BOLIVIA: Indigenous women in La Paz show off 2008 styles at a fashion show where colorful indigenous clothing is enjoying a revival
Record ID:
197348
BOLIVIA: Indigenous women in La Paz show off 2008 styles at a fashion show where colorful indigenous clothing is enjoying a revival
- Title: BOLIVIA: Indigenous women in La Paz show off 2008 styles at a fashion show where colorful indigenous clothing is enjoying a revival
- Date: 2nd August 2007
- Summary: (L!2) LA PAZ , BOLIVIA (JULY 27, 2007) (REUTERS) CHOLA MODEL SHOWING NEW 2008 STYLES GENERAL VIEW OF MODELS SHOWING NEW CLOTHES CLOSE UP OF SHOES VARIOUS OF CHOLA MODEL SHOWING OUTFIT
- Embargoed: 17th August 2007 13:00
- Keywords:
- Topics: Fashion
- Reuters ID: LVADIVA816IARTDEE6LI1TXQTXZT
- Story Text: Bolivia's indigenous women took to the catwalk in La Paz on Friday (July 27), showing off the latest twists on traditional garb.
Indigenous women, known locally as cholas, have rediscovered pride in their traditional layer skirts and bowler hats, making them hip fashion items under the country's first Indian president, Evo Morales.
The clothes, long denigrated, are suddenly cool in South America's poorest country as models strut down catwalks in glamorized designer versions of the voluminous pollera (poh-YER-ah) skirts once considered peasant garb.
"We wear these clothes more proudly, more hopefully, now that a man of the people is leading the country," said 22-year-old model Taty Chaira.
Bolivian market women have long charmed tourists in their distinctive skirts and bowler hats, a style imposed centuries ago by European colonizers, and some congresswomen have worn the pollera proudly for years.
But Morales' message of indigenous empowerment has inspired secretaries, college students and bureaucrats to embrace luxury versions of the traditional outfit.
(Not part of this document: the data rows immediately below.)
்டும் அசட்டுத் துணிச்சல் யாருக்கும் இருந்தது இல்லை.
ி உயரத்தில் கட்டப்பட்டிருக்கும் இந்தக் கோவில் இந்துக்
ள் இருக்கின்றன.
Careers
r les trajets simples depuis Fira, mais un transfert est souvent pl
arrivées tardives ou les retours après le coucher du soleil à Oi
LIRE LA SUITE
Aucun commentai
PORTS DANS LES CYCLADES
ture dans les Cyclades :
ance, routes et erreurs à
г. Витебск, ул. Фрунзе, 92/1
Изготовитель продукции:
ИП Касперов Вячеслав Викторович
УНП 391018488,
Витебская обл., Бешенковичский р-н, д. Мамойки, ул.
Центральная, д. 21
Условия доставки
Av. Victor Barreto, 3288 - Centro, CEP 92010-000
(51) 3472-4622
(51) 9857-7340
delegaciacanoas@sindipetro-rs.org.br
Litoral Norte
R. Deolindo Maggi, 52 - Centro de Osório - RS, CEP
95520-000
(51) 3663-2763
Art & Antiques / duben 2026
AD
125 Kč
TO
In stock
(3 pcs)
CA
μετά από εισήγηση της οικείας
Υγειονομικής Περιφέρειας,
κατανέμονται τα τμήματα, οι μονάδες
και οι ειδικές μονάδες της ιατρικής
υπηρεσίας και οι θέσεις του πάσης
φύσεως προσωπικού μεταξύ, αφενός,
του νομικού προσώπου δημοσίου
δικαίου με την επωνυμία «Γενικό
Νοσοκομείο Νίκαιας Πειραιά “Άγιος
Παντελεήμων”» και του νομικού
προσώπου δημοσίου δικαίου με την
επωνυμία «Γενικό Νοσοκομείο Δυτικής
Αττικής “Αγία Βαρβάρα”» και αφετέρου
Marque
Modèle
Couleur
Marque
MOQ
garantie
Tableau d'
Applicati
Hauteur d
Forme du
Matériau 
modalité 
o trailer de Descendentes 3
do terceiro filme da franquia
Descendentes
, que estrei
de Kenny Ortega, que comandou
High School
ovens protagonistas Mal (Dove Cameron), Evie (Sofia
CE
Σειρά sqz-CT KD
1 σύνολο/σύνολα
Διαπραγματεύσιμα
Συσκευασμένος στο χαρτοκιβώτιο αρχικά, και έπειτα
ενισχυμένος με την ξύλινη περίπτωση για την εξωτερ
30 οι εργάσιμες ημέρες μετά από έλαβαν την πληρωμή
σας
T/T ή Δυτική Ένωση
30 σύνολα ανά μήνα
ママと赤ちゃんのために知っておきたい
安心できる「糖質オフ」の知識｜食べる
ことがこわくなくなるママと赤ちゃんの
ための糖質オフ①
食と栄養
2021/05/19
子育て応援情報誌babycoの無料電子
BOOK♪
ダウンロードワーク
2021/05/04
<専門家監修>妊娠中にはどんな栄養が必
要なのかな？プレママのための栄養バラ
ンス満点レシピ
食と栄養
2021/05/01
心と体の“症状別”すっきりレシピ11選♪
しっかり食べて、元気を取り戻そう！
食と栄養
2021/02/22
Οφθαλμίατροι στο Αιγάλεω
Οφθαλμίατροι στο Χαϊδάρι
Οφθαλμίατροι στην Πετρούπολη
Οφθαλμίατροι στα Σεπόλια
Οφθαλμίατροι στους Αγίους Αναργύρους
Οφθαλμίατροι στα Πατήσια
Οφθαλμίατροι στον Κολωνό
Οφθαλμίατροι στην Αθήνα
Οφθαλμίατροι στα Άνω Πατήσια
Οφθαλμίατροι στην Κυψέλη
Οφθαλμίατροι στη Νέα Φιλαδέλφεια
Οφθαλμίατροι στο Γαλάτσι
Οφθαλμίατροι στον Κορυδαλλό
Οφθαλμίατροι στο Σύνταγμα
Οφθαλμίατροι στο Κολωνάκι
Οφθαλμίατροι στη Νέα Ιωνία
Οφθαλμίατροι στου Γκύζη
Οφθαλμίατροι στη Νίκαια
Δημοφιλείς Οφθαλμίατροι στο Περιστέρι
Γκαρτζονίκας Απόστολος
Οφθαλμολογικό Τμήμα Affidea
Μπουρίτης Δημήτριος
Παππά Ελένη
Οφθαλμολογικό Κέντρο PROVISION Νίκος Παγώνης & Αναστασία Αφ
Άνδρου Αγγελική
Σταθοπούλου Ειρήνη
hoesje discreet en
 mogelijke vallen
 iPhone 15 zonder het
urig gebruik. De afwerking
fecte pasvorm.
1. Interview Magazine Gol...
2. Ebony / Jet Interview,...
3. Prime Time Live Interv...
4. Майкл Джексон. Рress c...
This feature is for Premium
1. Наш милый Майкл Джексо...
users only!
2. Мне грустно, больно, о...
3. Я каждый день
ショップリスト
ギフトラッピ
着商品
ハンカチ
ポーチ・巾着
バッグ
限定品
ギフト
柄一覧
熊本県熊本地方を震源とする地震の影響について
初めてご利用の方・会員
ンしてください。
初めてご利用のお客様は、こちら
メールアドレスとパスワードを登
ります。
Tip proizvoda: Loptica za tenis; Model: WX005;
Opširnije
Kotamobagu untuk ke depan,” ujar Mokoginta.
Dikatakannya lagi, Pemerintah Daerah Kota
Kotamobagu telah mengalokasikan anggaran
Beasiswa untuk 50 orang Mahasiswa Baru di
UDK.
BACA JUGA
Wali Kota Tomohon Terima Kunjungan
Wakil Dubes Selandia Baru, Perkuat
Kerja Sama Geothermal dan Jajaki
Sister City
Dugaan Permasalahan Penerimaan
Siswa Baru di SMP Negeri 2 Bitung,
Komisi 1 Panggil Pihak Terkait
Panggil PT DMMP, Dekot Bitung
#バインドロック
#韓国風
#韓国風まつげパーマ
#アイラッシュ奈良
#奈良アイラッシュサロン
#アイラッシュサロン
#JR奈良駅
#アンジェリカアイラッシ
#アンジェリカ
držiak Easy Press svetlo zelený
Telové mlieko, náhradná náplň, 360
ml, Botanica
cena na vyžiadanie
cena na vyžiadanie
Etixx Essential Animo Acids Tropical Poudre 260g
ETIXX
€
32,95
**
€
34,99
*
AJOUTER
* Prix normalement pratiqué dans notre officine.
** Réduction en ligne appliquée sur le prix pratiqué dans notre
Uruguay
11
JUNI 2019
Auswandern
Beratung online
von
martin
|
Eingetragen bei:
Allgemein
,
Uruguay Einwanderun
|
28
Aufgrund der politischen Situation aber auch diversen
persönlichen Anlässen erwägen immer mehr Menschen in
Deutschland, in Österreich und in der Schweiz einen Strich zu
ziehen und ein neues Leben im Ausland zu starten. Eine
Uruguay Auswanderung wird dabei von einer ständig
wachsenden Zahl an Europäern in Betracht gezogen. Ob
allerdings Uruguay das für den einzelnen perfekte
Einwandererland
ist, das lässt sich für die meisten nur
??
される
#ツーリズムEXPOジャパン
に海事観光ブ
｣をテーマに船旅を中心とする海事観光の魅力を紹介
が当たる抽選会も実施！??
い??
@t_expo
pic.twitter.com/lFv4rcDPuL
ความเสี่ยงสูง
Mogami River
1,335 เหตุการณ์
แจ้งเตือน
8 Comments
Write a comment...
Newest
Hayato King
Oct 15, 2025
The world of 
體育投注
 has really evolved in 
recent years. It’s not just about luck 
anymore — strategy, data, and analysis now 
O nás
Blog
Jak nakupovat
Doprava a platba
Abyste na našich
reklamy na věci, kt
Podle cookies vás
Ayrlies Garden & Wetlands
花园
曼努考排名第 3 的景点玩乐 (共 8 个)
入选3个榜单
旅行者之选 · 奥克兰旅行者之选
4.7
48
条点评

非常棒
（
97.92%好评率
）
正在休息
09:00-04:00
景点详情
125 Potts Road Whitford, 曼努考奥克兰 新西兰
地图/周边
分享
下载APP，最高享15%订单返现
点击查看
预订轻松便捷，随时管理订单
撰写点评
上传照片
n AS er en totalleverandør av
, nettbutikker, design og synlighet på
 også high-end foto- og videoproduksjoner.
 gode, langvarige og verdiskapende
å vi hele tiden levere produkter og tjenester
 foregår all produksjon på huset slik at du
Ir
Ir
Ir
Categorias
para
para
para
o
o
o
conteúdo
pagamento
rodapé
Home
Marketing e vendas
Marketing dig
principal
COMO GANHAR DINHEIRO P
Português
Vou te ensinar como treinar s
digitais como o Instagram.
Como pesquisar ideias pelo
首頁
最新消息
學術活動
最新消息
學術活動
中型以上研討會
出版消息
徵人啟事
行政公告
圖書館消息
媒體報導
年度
Some young women who once rejected the pollera now wear it on special occasions.
Sensing a business opportunity when her fans raved over her outfits, 28-year-old Veronica Diaz, host of the Fiesta and Folklore television program, opened a small shop stuffed with her extravagant pollera and shawl designs.
"This year we will want to show the elegance more than anything, the pastel colors. We want to put in some gold colors and more of everything so the cholas in La Paz can show their elegant colors. There aren't so many flower prints or yellows anymore, but more pastels so cholas can be elegant in any situation," Diaz said at Friday's show.
People like Diaz are even championing a new term for women who wear the pollera and bowler to replace the word cholas: "pollera women".
Morales has promised Bolivia's majority indigenous population he will attack poverty with a state takeover of oil fields and give them more dignity by redesigning government to follow traditions dating back to the Inca empire.